Frier: Nous avons vu des suppressions de comptes de haut niveau, certains des plus grands noms, qui diffusent la désinformation la plus évidente. Mais, comme je l’ai dit, c’est désormais omniprésent. Il ne s’agit pas seulement du groupe qui comptait plusieurs milliers de membres et qui faisait la promotion d’un programme anti-vax ouvertement. Il s’agit du groupe de quartier local, où les gens partagent des conseils sur la baby-sitter à embaucher. Mais ensuite, ils partagent également leur opinion sur le vaccin. Et c’est ainsi que cette information se répand maintenant parce qu’elle est devenue un peu plus un sujet de conversation courant. Tout le monde pense au vaccin, tout le monde pense au COVID-19, tout le monde a ces conversations maintenant. Donc, ce n’est pas simplement devenu quelque chose que vous considérez comme des canaux de désinformation médicale flagrants, ce que Facebook et Twitter s’efforcent de supprimer. C’est vraiment devenu quelque chose qui fait partie des conversations à table, des conversations entre groupes d’amis et groupes sur divers intérêts.

Bois: Nous, et les décideurs, avons beaucoup parlé de Facebook et de Twitter. Et YouTube? Je veux dire, cette désinformation est endémique sur YouTube, non?

Frier: Je pense que ce qui manque aux décideurs, c’est qu’ils ne reçoivent pas leurs informations de cette façon. C’est une jeune génération qui le fait. Je veux dire, YouTube est la destination pour essayer de comprendre des choses que vous ne comprenez pas. Les gens y vont pour des vidéos explicatives sur la fabrication d’un hangar dans leur jardin et la fabrication d’un gâteau. Ils vont également y aller pour obtenir des informations sur leur santé. Je dirais qu’Instagram est également un autre joueur qui ne retient pas suffisamment l’attention. Instagram est devenu l’hôte de ce style de vie ambitieux, de tout ce contingent d’influenceurs du bien-être, qui vous apprennent à être la meilleure version de vous-même grâce à l’alimentation, à l’exercice, en manifestant vos objectifs. Et ces mêmes personnes ont commencé à se poser des questions sur: le COVID-19 est-il vraiment un problème? Ces vaccins sont-ils sûrs? Et ces gens ne sont pas des professionnels de la santé, mais ils donnent des conseils à ce sujet, et souvent ces conseils sont pseudoscientifiques et envoient les gens sur la mauvaise voie.

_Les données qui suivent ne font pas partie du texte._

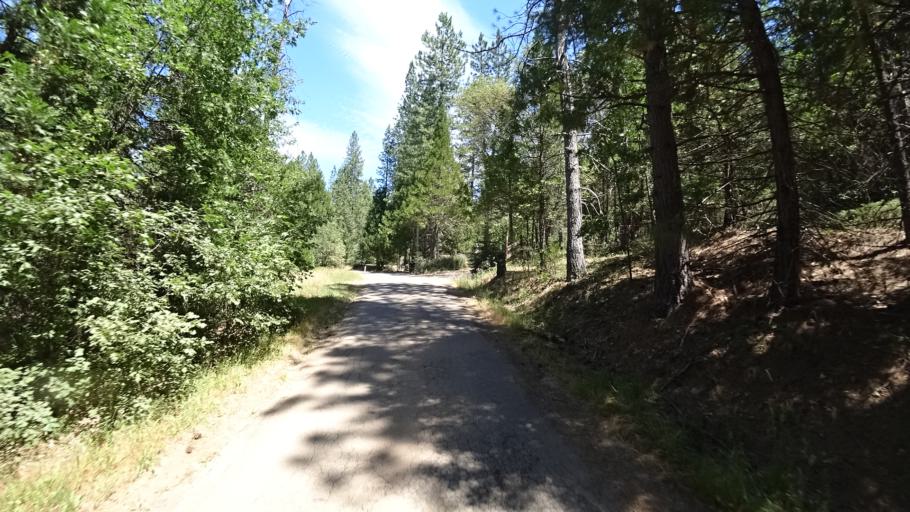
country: US
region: California
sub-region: Calaveras County
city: Arnold
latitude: 38.2569
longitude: -120.4196
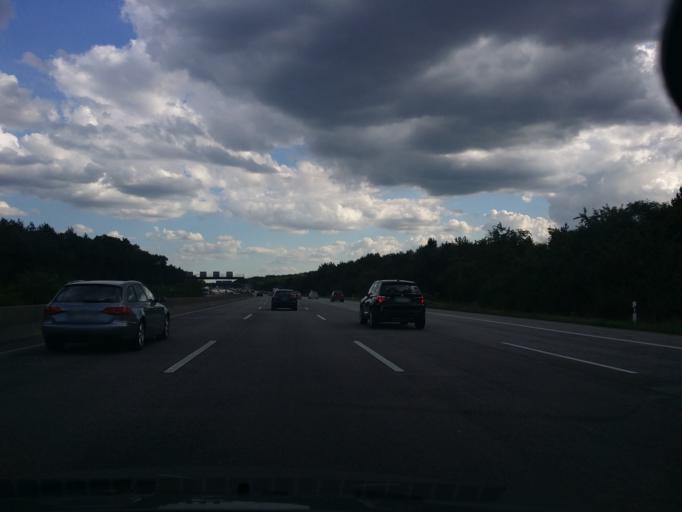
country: DE
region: Hesse
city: Morfelden-Walldorf
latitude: 50.0290
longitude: 8.5931
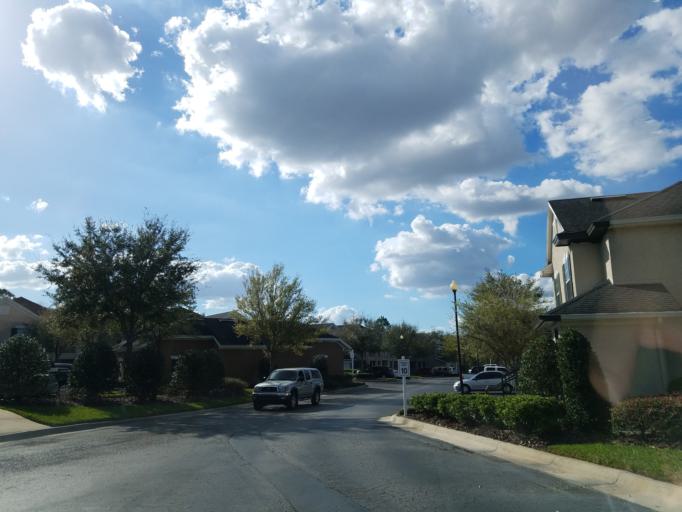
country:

Une image de deux téléphones montrant l'interface de Twitter, avec des tweets sur le vaccin COVID-19 étiquetés avec des informations fiables sur le vaccin.
Twitter commencera à étiqueter les tweets susceptibles de contenir des informations erronées sur les vaccins COVID-19. Si un utilisateur continue les tweets, l’entreprise verrouille le compte. (Photo gracieuseté de Twitter)

Liens connexes: Plus d’informations de Molly Wood

UNE Washington Post L’histoire de février raconte comment la désinformation religieuse, en particulier, sévit sur TikTok et d’autres plates-formes. Certaines églises, ministères et influenceurs chrétiens associent le vaccin au diable ou font de fausses déclarations selon lesquelles les vaccins ont été créés à partir de tissus fœtaux.

Mais certains éléments sont des contre-mesures prometteuses. Il y a un morceau dans L’Atlantique du mois dernier sur les gouvernements locaux qui s’adressent spécifiquement aux influenceurs en ligne pour les amener à créer du contenu sponsorisé faisant la promotion des vaccins, du port de masques et autres dans le cadre de leurs campagnes de santé publique. Et il y a aussi une initiative pour obtenir jeunes de couleur sur TikTok pour créer une campagne de sensibilisation autour du virus appelé See Friends Again.

Et, oui, je suis conscient que, alors que nous approchons d’une année complète de lutte contre cette pandémie aux États-Unis, une infrastructure de santé publique fonctionnelle aurait créé des campagnes de sensibilisation de grande envergure sur les médias sociaux la première fois que la pandémie est survenue, mais je J’essaye de ne pas être amer.